* **Data to examine**:
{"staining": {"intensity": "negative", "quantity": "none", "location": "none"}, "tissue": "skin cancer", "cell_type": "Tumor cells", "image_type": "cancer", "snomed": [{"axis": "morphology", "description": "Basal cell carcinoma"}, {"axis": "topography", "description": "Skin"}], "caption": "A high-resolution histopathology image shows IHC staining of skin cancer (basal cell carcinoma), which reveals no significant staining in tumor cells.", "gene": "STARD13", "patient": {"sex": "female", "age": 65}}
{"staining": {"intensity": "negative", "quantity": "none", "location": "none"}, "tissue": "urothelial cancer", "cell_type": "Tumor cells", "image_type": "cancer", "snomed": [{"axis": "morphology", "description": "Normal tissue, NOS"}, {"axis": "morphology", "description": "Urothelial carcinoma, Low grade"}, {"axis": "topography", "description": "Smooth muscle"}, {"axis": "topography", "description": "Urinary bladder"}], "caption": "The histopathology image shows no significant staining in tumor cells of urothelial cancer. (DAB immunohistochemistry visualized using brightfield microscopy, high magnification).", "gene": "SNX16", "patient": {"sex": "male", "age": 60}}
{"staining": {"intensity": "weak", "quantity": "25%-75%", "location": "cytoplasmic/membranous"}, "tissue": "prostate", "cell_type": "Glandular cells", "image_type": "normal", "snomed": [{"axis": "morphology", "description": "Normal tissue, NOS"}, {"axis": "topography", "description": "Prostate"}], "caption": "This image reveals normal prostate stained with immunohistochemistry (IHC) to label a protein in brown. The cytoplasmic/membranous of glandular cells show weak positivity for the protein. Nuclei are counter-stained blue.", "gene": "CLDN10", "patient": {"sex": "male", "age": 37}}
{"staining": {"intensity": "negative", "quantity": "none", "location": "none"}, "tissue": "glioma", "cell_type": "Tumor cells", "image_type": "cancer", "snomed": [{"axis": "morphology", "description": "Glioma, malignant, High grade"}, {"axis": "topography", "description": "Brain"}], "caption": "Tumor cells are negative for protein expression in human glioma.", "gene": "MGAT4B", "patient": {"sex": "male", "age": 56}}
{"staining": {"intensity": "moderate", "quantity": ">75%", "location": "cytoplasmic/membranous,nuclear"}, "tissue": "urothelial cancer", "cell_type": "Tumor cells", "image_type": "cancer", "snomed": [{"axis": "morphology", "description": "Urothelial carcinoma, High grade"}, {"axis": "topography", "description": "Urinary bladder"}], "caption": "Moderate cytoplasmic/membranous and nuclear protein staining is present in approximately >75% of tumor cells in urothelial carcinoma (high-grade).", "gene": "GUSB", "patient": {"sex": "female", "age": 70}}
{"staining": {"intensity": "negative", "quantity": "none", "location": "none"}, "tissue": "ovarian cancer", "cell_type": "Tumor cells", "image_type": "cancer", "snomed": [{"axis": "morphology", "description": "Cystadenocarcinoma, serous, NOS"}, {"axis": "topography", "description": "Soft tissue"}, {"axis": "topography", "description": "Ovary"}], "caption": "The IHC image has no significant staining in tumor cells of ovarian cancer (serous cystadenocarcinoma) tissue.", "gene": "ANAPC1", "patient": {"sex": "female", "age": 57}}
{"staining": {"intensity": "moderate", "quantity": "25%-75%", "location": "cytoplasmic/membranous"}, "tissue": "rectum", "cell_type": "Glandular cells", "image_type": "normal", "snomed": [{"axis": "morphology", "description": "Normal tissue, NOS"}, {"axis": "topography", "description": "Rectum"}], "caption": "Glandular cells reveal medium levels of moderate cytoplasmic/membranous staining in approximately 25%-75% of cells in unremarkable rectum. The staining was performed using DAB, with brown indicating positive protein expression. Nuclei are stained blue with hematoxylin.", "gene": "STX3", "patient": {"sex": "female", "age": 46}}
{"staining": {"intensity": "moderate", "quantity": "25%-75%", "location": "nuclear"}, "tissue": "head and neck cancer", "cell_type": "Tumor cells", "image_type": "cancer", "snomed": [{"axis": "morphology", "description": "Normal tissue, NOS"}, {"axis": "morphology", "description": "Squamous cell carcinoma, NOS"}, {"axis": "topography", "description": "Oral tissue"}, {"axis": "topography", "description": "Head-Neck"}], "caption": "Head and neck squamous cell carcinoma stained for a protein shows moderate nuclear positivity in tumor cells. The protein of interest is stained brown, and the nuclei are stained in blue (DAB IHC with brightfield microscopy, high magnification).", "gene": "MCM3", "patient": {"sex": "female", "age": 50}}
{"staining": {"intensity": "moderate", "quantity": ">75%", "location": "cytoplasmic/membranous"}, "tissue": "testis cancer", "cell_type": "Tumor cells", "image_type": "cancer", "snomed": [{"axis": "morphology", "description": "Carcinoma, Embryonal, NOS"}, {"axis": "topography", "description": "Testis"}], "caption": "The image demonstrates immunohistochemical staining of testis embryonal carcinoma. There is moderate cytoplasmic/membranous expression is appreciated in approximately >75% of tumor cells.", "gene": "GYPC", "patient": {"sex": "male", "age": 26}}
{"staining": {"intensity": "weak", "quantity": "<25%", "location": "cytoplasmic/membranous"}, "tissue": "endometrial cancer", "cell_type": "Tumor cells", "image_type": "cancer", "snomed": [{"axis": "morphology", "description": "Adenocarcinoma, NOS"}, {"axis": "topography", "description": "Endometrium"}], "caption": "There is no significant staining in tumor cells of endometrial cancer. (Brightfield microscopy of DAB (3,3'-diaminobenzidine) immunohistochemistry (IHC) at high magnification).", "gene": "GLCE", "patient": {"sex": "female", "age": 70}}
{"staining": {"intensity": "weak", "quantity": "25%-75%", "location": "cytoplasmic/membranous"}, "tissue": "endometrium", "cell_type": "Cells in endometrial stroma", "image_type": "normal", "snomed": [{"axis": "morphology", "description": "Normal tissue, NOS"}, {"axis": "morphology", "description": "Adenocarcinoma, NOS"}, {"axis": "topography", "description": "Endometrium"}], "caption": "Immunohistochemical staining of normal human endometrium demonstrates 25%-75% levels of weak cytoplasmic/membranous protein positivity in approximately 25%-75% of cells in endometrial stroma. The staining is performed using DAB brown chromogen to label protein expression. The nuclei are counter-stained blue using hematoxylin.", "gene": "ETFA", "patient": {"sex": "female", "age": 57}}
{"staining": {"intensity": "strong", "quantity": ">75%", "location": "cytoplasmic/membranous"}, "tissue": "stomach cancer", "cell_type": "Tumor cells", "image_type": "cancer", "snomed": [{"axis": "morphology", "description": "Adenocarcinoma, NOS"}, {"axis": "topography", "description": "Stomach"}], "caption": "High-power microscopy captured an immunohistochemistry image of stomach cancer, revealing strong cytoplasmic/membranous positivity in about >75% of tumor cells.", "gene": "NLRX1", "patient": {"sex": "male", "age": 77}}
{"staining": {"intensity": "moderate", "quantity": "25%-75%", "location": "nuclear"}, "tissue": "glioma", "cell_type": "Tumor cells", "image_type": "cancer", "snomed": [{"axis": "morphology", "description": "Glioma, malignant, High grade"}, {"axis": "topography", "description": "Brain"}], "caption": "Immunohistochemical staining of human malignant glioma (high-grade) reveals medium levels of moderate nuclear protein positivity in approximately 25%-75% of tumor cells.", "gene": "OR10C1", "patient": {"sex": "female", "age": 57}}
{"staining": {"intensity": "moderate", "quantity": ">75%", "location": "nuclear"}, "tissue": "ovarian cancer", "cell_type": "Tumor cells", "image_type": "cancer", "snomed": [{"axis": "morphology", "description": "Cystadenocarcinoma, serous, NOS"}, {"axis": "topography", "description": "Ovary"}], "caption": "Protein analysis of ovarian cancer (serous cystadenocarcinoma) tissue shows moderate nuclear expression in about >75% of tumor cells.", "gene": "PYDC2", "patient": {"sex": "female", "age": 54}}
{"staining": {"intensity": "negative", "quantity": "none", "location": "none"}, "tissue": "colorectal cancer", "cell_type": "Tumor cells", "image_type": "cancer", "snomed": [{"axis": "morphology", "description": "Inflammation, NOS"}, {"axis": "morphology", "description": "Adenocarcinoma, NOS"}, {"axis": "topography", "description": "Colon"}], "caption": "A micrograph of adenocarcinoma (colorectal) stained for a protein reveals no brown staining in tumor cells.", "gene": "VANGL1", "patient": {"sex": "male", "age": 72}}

* **Work task**:
Within the listing above, the range opens at the line with "staining of human" and closes at the line with "analysis of ovarian". Reproduce exactly the lines of that range, including both ends.

* **Solution to the exercise**:
{"staining": {"intensity": "moderate", "quantity": "25%-75%", "location": "nuclear"}, "tissue": "glioma", "cell_type": "Tumor cells", "image_type": "cancer", "snomed": [{"axis": "morphology", "description": "Glioma, malignant, High grade"}, {"axis": "topography", "description": "Brain"}], "caption": "Immunohistochemical staining of human malignant glioma (high-grade) reveals medium levels of moderate nuclear protein positivity in approximately 25%-75% of tumor cells.", "gene": "OR10C1", "patient": {"sex": "female", "age": 57}}
{"staining": {"intensity": "moderate", "quantity": ">75%", "location": "nuclear"}, "tissue": "ovarian cancer", "cell_type": "Tumor cells", "image_type": "cancer", "snomed": [{"axis": "morphology", "description": "Cystadenocarcinoma, serous, NOS"}, {"axis": "topography", "description": "Ovary"}], "caption": "Protein analysis of ovarian cancer (serous cystadenocarcinoma) tissue shows moderate nuclear expression in about >75% of tumor cells.", "gene": "PYDC2", "patient": {"sex": "female", "age": 54}}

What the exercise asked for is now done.